Eu crio um teste para calcular a media de um conjunto de valores de uma classe chamada Preços, por exemplo, na qual eu espero que a media retornada a seja 10!
Entao eu implemento o método média na classe preço (na verdade não pq o eclipse faz isso para mim ;)) que me retorna 0 e rodo meu testes ele falha, barra vermelha. Blz!
Começo a fazer a a implementação mais simples possível e ai e me toco que o calculo é complexo que é melhor transformar a média em um classe!

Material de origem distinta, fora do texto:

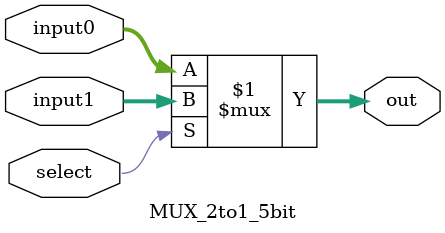
<source format=v>
module MUX_2to1_5bit (input [4:0] input0,
                      input [4:0] input1, 
                      input select, 
                      output [4:0] out);
  assign out = select? input1 : input0;
endmodule   
</source>
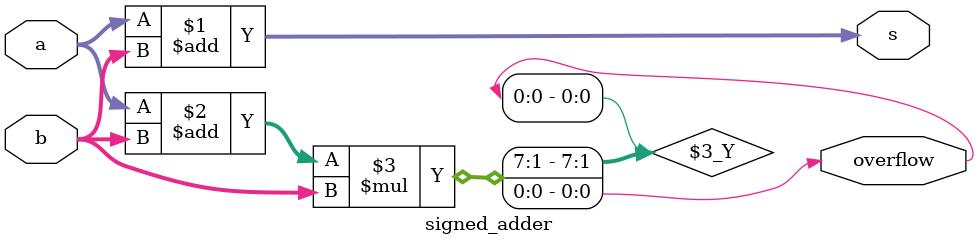
<source format=v>

module signed_adder(input [7:0] a,
    input [7:0] b,
    output [7:0] s,
    output overflow
); 

// The numbers a and b are added to the output s. 
// assign the occurence of the signed overflow of a and b to the output overflow.
// a signed overflow occurs if the most significant bits of a and b are low and the most significant bit of s is high
// a signed overflow may also occur if the most significant bits of a and b are high and the most significant bit of s is low


assign s = a + b;
assign overflow = ((a + b) * b);

endmodule

</source>
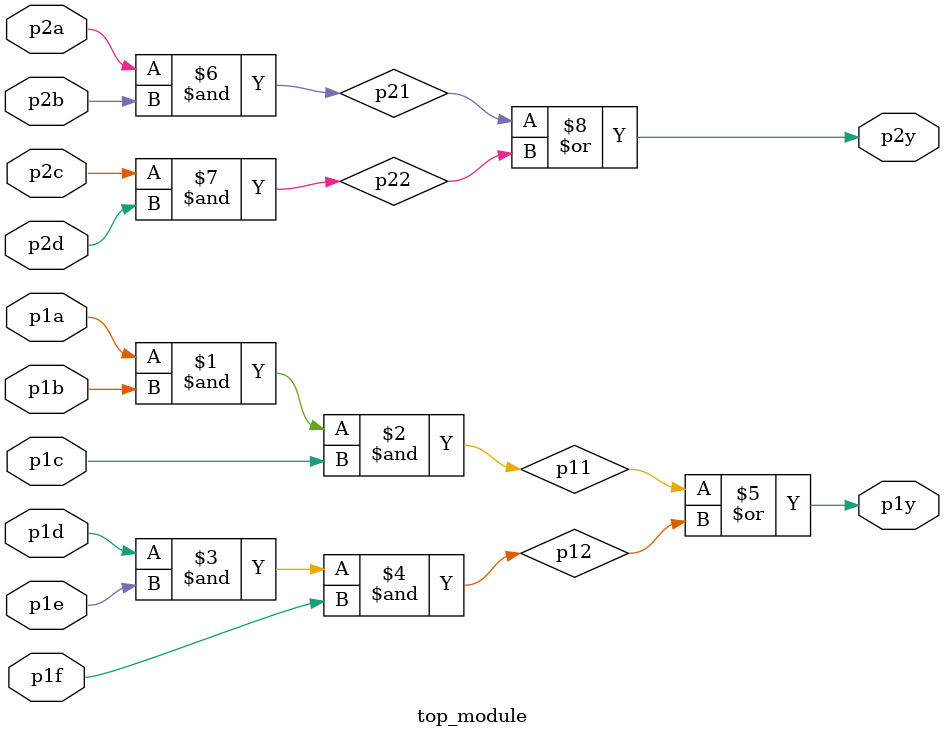
<source format=v>
module top_module ( 
    input p1a, p1b, p1c, p1d, p1e, p1f,
    output p1y,
    input p2a, p2b, p2c, p2d,
    output p2y );
    wire p21,p22,p11,p12;
    assign p11=p1a&p1b&p1c;
    assign p12=p1d&p1e&p1f;
    assign p1y=p11|p12;
    assign p21=p2a&p2b;
    assign p22=p2c&p2d;
    assign p2y=p21|p22;


endmodule

</source>
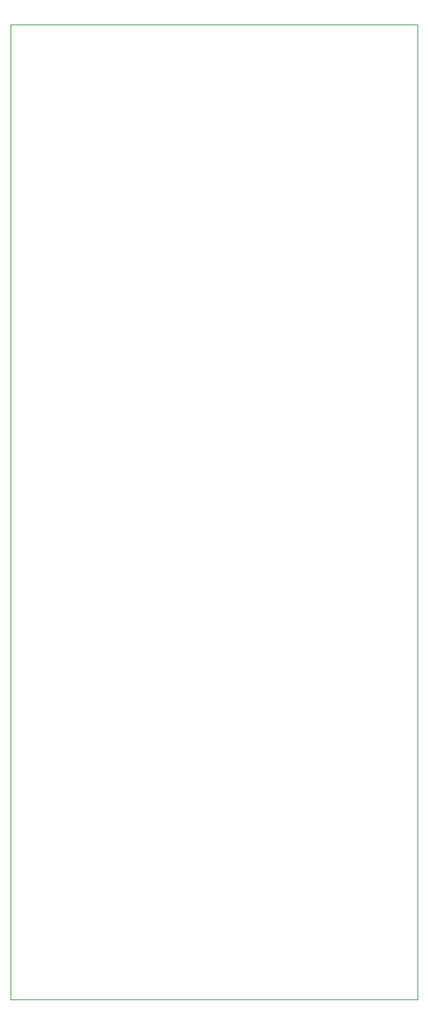
<source format=gm1>
G04 #@! TF.GenerationSoftware,KiCad,Pcbnew,7.0.10*
G04 #@! TF.CreationDate,2024-04-13T19:06:11+02:00*
G04 #@! TF.ProjectId,RocketBoard,526f636b-6574-4426-9f61-72642e6b6963,rev?*
G04 #@! TF.SameCoordinates,Original*
G04 #@! TF.FileFunction,Profile,NP*
%FSLAX46Y46*%
G04 Gerber Fmt 4.6, Leading zero omitted, Abs format (unit mm)*
G04 Created by KiCad (PCBNEW 7.0.10) date 2024-04-13 19:06:11*
%MOMM*%
%LPD*%
G01*
G04 APERTURE LIST*
G04 #@! TA.AperFunction,Profile*
%ADD10C,0.100000*%
G04 #@! TD*
G04 APERTURE END LIST*
D10*
X98300000Y-33525000D02*
X147500000Y-33525000D01*
X147500000Y-151150000D01*
X98300000Y-151150000D01*
X98300000Y-33525000D01*
M02*

</source>
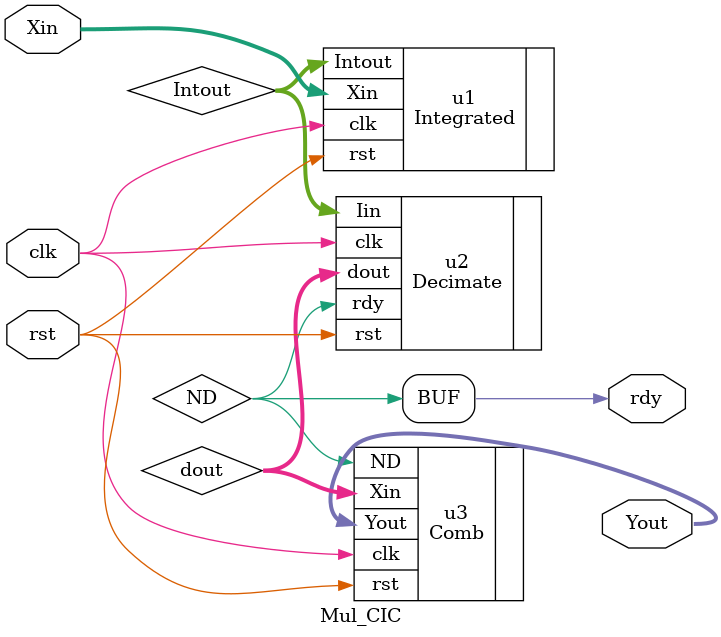
<source format=v>
module Mul_CIC(
	rst,clk,Xin,
	Yout,rdy
);

input	rst;	//复位信号，高电平有效
input	clk;	//FPGA系统时钟，频率为2kHz
input	[9:0]	Xin;	//数据输入频率为2kHz
output	[16:0]	Yout;	//滤波后的输出数据
output 			rdy;	//数据有效指示信号


wire ND;
wire signed [36:0] Intout;
wire signed [36:0] dout;
//wire signed [36:0] yt;

Integrated u1(
	.rst(rst),
	.clk(clk),
	.Xin(Xin),
	.Intout(Intout)
);

Decimate u2(
	.rst(rst),
	.clk(clk),
	.Iin(Intout),
	.dout(dout),
	.rdy(ND)
);

Comb u3(
	.rst(rst),
	.clk(clk),
	.ND(ND),
	.Xin(dout),
	.Yout(Yout)
);

assign rdy = ND;

endmodule




</source>
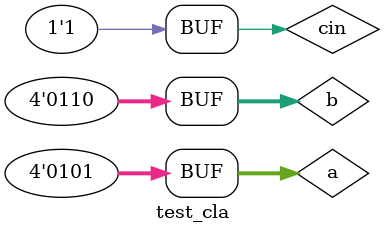
<source format=v>
`timescale 1ns / 1ps


module test_cla;

	// Inputs
	reg [3:0] a;
	reg [3:0] b;
	reg cin;

	// Outputs
	wire [3:0] sum;
	wire cout;

	// Instantiate the Unit Under Test (UUT)
	cla uut (
		.a(a), 
		.b(b), 
		.cin(cin), 
		.sum(sum), 
		.cout(cout)
	);

	initial begin
		// Initialize Inputs
		a = 0;
		b = 0;
		cin = 0;

		// Wait 100 ns for global reset to finish
		#100;
     a = 5;
     b = 6;
     cin = 1;
        
		// Add stimulus here

	end
      
endmodule


</source>
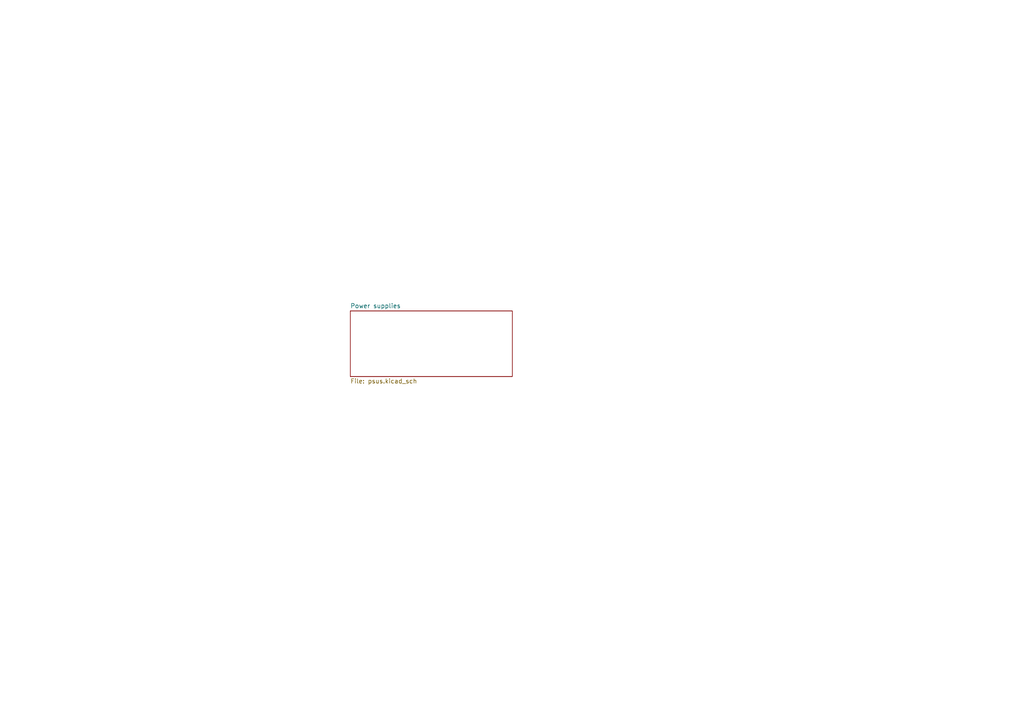
<source format=kicad_sch>
(kicad_sch
	(version 20231120)
	(generator "eeschema")
	(generator_version "8.0")
	(uuid "387bdc5c-4e04-4cf7-964b-842ad364363d")
	(paper "A4")
	(lib_symbols)
	(sheet
		(at 101.6 90.17)
		(size 46.99 19.05)
		(fields_autoplaced yes)
		(stroke
			(width 0.1524)
			(type solid)
		)
		(fill
			(color 0 0 0 0.0000)
		)
		(uuid "c4924016-beb2-46ff-acbd-2d77f9910938")
		(property "Sheetname" "Power supplies"
			(at 101.6 89.4584 0)
			(effects
				(font
					(size 1.27 1.27)
				)
				(justify left bottom)
			)
		)
		(property "Sheetfile" "psus.kicad_sch"
			(at 101.6 109.8046 0)
			(effects
				(font
					(size 1.27 1.27)
				)
				(justify left top)
			)
		)
		(instances
			(project "cnc_wiring"
				(path "/387bdc5c-4e04-4cf7-964b-842ad364363d"
					(page "2")
				)
			)
		)
	)
	(sheet_instances
		(path "/"
			(page "1")
		)
	)
)

</source>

Só que eu não paro e implemento a nova classe pois tenho um barra vermelha, então eu anoto a refatoração futura como um novo teste e continuo implementando, pois tenho que ver a barra verde. Termino rodo o teste e obtenho a barra verde. Blz.
Pego aquele teste marcado como a refatoração e implemento o teste para a classe média. Faço o ciclo até obter a barrar verde!
Após a barra verde do teste para a classe Média refatoro Teste da media dos Preços para utilizar a classe média e não um valor fixo seguindo o ciclo de TDD!
Seriam métodos Stubs?[/quote]
Eu entendi hehehe, eu faço isso as vezes também.
Ao desenvolver a lógica de um método, percebo que fica melhor se eu criar uma outra classe, com um método nela, pra deixar tudo mais organizado.
Só que ao invés de criar a classe, eu continuo escrevendo meu método como se a classe já estivesse criada, depois vou lá e crio ela de verdade :)[/quote]
É isso mesmo, e com os Content Assist do Eclipse fica até mais facil fazer surgir uma classe depois de propriamente escrita.